Бледное лицо Багоя неожиданно разгладилось, глаза стали медленными.

– Ладно, что уж… Уходи хоть сам. Потом хлебнешь кувшин фасха за меня.

– Огромный!

– Хорошо… Запоминай. – Голос его стал тихим и шелестящим. – По этой улице до того места, где в земле будут выбоины, там еще шалх на углу будет. Оттуда – по дуге направо, через разрушенный склет, к трактиру Каюхи. Оттуда зарослями на восток, смотри, чтоб тор-склет был сзади и слева. Там будут… э-э-э… ограды старые, ты промеж ними и… кх-х-х…

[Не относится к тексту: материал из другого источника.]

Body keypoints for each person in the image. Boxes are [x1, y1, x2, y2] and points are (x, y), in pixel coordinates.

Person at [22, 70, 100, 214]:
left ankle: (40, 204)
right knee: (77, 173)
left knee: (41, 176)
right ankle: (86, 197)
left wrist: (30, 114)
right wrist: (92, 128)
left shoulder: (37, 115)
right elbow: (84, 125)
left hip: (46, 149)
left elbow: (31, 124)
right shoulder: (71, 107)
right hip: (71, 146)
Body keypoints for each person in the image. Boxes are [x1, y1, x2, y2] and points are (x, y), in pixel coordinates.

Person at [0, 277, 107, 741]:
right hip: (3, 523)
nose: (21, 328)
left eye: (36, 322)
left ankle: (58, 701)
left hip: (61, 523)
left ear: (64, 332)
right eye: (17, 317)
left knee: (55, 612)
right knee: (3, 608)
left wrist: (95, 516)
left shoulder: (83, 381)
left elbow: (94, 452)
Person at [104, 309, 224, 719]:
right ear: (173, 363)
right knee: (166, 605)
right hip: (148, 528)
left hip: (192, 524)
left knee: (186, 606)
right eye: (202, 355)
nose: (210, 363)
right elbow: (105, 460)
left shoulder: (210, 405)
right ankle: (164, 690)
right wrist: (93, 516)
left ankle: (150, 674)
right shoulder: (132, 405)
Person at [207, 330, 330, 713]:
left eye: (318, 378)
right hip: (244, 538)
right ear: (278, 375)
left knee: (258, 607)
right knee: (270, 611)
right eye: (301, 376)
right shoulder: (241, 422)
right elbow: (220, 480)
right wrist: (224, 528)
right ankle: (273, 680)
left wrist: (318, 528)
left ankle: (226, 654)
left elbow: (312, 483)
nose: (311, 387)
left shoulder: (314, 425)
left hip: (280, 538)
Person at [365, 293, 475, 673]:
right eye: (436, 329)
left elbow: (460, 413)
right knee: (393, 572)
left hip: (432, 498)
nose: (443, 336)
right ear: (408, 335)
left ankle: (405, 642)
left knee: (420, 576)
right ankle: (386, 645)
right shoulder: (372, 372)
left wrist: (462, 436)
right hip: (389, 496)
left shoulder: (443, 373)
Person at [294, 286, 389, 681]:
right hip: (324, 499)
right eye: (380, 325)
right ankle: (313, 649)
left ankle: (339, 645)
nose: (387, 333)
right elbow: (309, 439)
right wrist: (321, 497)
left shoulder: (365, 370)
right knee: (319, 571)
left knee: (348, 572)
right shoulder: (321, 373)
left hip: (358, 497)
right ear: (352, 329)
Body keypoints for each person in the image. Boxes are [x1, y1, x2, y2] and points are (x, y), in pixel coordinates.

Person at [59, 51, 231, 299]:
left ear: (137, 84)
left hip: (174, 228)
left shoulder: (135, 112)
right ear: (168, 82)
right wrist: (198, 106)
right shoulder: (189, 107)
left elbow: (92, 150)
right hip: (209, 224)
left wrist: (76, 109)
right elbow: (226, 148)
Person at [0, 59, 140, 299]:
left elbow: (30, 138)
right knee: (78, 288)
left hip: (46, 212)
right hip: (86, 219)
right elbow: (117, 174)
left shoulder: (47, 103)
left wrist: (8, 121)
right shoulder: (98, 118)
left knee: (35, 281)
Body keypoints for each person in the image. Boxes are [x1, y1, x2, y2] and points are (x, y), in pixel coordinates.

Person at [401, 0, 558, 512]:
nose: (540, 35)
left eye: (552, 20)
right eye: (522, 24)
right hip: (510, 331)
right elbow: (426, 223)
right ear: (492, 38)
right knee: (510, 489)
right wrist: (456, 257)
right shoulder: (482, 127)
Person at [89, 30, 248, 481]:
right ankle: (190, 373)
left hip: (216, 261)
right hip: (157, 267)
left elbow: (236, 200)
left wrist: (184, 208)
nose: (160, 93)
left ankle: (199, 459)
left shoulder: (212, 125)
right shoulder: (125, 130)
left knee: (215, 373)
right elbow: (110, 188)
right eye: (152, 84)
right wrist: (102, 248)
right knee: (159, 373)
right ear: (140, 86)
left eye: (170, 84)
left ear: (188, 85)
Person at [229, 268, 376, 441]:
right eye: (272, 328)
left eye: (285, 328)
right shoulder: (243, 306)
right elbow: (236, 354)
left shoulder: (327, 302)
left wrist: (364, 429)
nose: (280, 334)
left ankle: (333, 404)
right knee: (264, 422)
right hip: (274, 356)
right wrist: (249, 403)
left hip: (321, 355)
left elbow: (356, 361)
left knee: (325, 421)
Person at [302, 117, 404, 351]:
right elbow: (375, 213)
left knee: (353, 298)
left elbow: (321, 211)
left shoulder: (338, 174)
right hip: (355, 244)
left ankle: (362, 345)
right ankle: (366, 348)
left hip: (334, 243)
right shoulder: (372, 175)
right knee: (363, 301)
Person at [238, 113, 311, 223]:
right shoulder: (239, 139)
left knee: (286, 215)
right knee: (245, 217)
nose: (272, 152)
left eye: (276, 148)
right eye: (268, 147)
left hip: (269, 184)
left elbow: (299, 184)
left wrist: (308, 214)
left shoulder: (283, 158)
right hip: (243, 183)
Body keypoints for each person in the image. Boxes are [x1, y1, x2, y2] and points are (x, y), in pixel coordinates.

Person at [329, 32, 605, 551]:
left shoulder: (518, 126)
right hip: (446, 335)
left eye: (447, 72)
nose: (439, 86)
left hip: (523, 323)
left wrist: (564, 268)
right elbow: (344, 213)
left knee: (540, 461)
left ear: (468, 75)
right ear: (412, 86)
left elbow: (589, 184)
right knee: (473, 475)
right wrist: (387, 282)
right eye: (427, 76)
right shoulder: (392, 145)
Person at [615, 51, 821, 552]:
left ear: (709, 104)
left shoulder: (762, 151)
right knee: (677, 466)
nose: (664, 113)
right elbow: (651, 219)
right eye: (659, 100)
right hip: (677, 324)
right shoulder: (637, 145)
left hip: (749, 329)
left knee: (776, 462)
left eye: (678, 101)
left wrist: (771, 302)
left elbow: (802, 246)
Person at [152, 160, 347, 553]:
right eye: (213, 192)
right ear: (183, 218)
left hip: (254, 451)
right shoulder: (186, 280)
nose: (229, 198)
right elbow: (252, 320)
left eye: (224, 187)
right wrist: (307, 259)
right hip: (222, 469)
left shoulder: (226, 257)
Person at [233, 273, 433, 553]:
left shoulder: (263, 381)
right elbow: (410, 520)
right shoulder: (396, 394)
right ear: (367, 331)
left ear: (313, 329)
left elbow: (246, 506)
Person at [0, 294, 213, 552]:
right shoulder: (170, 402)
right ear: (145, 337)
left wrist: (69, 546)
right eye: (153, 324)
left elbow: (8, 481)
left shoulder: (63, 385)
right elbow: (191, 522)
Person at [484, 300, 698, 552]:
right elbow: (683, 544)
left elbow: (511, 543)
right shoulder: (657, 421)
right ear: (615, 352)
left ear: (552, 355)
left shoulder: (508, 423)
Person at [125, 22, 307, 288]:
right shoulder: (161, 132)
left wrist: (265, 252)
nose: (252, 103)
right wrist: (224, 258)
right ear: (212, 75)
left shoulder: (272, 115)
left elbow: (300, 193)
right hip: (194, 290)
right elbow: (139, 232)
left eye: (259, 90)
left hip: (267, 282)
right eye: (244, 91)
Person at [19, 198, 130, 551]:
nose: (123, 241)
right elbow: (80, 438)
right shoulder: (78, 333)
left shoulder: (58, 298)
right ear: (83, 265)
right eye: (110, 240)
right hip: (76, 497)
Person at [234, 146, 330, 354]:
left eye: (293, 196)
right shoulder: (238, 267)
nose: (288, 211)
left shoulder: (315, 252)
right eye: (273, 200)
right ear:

– Ну! – Крэйн нетерпеливо встряхнул его. Цокот хитиновых лап по мостовой приближался. – Дальше!

– Ближе сюда! – прохрипел умирающий. – Мочи нет…

Крэйн нагнулся к нему, придвинув ухо почти вплотную к костенеющему мертвому рту. И выругался, когда что-то острое скользнуло по его ребрам, оставив пылающую черту.

– Рука… – огорченно пробормотал Багой, глядя на зажатое в кулаке отломленное лезвие стиса. – Метил-то под ребра… Нет, не дойти тебе одному. Если не я – то пусть и никто… Сдохнешь, да, сдохнешь…

Крэйн прижал его слабеющую руку ногой к земле и коротко, без размаха, перерубил ему шею. Во рту Багоя в последний раз дернулся темный язык, глаза покрылись мутным инеем, и он умер.

Крэйн вскочил, наспех вытер об остатки плаща испачканный кейр, оглянулся, ища погоню, и сделал первый шаг. Улицы выгнулись ему навстречу, земля под ногами подернулась дымкой. Он бежал, и дрожащий воздух, проходящий сквозь него, пах неизвестностью.

Когда первый хегг возник между склетов, на земле остался лишь скрюченный труп Багоя. Бывший шэл Алдион Крэйн, в последний раз мелькнув вдалеке, исчез в темноте и Урт укрыл его следы.